Doğan Kuban'ı Kaybettik

23/9/2021 / skopbülten

Mimarlık-kent tarihimize ve öğretimine hayati katkılarda bulunan, tarihçiliğinin yanı sıra son nefesine kadar mücadele eden bir aydın olan Doğan Kuban’ı kaybettik.

 

Doğan Kuban (1926-2021)

 

Zamanın derinliklerine indikçe, İstanbul tarihinin fiziksel bir gerçekten çok, bir efsane olduğu ortaya çıkar. Bizantion kenti yalnızca antik metinlerde yaşar; Megara kolonisiyle ilgili toplanan bilgiler birkaç sayfayı geçmez. Tarihini anlatmaya çalışırken belirsiz tanımlara dayanmak zorunda kalırız. Geç Roma, Roma sonrası ya da ilk-Bizans Konstantinopolis’i de epik bir destan ve bugünkü İstanbul’un altındaki temel duvarlarından oluşur, ama Roma çağının özelliği olan anıtsallık ve tasarım cesareti, kent surlarında ve Ayasofya’da kendini gösterir. Bu bağlamda, tarihçilerin en sadık yardımcısı, düş gücü gibi görünmektedir. Ortaçağ Konstantinopolis’ine ait veriler daha çoktur, ama burada da kentin fiziksel tarihinin büyük bölümü yoruma açıktır. Bundan ötürü, yazılı kaynaklar, somut tarihsel gerçeklerin yerini almak zorundadır. Türk dönemi daha çok bilgi, daha çok sanat ürünü ve daha çok imge sunar. Ancak önemli anıtların dışında, bir kentsel tarihçi için gerekli olan görsel malzemeden yoksundur. 16. ve 17. yüzyıl İstanbul’unu yeniden kurgulama olasılığı zayıftır. Gezgin Avrupalı ressamların desen ve tabloları sayesinde kenti somut olarak görselleştirebilmemize yardımcı olacak veriler, 17. yüzyılın ikinci yarısına ışık tutar.

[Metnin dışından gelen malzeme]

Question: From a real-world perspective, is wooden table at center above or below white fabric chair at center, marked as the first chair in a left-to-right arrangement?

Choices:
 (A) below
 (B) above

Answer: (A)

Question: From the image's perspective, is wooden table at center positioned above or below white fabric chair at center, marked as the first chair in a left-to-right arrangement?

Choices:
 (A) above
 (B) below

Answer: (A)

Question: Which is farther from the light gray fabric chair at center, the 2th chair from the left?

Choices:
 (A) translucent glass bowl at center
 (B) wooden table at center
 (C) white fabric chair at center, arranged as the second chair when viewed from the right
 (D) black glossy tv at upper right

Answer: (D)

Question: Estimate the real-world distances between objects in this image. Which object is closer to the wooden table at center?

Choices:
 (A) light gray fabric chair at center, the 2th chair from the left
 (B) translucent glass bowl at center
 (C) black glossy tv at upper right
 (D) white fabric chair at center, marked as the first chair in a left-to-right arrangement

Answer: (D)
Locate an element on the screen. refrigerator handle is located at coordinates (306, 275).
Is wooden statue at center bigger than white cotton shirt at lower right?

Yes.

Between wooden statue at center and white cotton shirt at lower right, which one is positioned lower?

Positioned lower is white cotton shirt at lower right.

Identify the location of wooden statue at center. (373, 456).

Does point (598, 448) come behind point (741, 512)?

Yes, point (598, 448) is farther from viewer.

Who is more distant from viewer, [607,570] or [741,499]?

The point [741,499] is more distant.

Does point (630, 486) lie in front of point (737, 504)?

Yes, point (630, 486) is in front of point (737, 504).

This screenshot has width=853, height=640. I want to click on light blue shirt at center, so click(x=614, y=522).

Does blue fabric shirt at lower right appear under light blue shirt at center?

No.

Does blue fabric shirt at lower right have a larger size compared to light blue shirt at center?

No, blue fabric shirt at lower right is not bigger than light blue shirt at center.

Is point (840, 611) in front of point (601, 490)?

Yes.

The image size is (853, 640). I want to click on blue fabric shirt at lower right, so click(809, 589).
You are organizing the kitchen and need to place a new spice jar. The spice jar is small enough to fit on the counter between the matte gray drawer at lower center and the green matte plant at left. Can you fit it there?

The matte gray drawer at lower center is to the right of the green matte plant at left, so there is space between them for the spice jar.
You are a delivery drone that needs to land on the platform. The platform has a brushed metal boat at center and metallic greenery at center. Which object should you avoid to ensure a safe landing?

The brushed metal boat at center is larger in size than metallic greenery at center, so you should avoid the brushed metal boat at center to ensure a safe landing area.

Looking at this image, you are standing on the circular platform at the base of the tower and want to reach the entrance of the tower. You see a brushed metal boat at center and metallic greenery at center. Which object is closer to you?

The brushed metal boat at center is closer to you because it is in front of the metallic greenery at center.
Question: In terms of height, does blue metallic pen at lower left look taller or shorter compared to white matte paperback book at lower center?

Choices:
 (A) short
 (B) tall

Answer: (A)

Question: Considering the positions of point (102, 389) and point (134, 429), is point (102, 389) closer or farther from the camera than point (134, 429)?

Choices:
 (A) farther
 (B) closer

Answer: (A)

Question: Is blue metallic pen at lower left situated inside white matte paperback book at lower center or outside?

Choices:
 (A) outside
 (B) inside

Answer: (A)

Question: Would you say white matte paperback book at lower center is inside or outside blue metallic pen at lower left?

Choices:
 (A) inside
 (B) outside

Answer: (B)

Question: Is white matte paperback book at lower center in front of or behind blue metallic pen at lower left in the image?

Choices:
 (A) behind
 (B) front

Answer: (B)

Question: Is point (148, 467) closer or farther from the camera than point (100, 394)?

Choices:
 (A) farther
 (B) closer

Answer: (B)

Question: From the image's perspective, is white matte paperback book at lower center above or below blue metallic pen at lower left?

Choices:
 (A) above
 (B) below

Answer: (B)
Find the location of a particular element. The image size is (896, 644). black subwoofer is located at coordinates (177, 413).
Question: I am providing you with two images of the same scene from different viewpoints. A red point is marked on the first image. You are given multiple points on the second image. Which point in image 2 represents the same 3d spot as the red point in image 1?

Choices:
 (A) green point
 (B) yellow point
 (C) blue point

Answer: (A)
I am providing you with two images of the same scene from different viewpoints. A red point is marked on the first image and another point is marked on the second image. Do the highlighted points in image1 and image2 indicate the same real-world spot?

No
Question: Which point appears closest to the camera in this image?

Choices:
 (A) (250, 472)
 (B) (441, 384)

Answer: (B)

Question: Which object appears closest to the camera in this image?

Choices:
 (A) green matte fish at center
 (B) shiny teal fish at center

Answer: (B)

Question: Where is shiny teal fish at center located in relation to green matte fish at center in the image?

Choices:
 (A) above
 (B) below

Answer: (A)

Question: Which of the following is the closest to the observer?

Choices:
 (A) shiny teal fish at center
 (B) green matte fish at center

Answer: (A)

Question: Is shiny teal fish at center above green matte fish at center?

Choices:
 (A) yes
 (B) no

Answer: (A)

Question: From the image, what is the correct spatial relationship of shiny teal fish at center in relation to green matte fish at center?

Bugün tarihsel kentten yüz kat daha büyük, 10 milyon nüfuslu megapol içine hapsolan İstanbul’un anıtsal mirası, sayıca etkili boyutlarda olmakla birlikte çok sınırlı bir alanı kapsamaktadır. Dolayısıyla İstanbul’un kentsel tarihinden söz etmek, yorumun tehlikelerini de beraberinde getirir. Ancak kentsel tarihçinin görevi kentin tarihiyle uyum içinde gibi görünür; çünkü İstanbul gibi ünlü kentler, insanların belleklerinde gerçek olgulardan çok, imgeler olarak yaşarlar. Çağdaş İstanbullular için bile kent, fiziksel bir varlık olmaktan öte bir imgedir. Onun için bu kentte efsaneler ve imgeler, gerçekler kadar gerçektir.

 

Doğan Kuban, İstanbul-Bir Kent Tarihi-Bizantion, Konstantinopolis, İstanbul kitabı “Giriş" bölümü, 2012.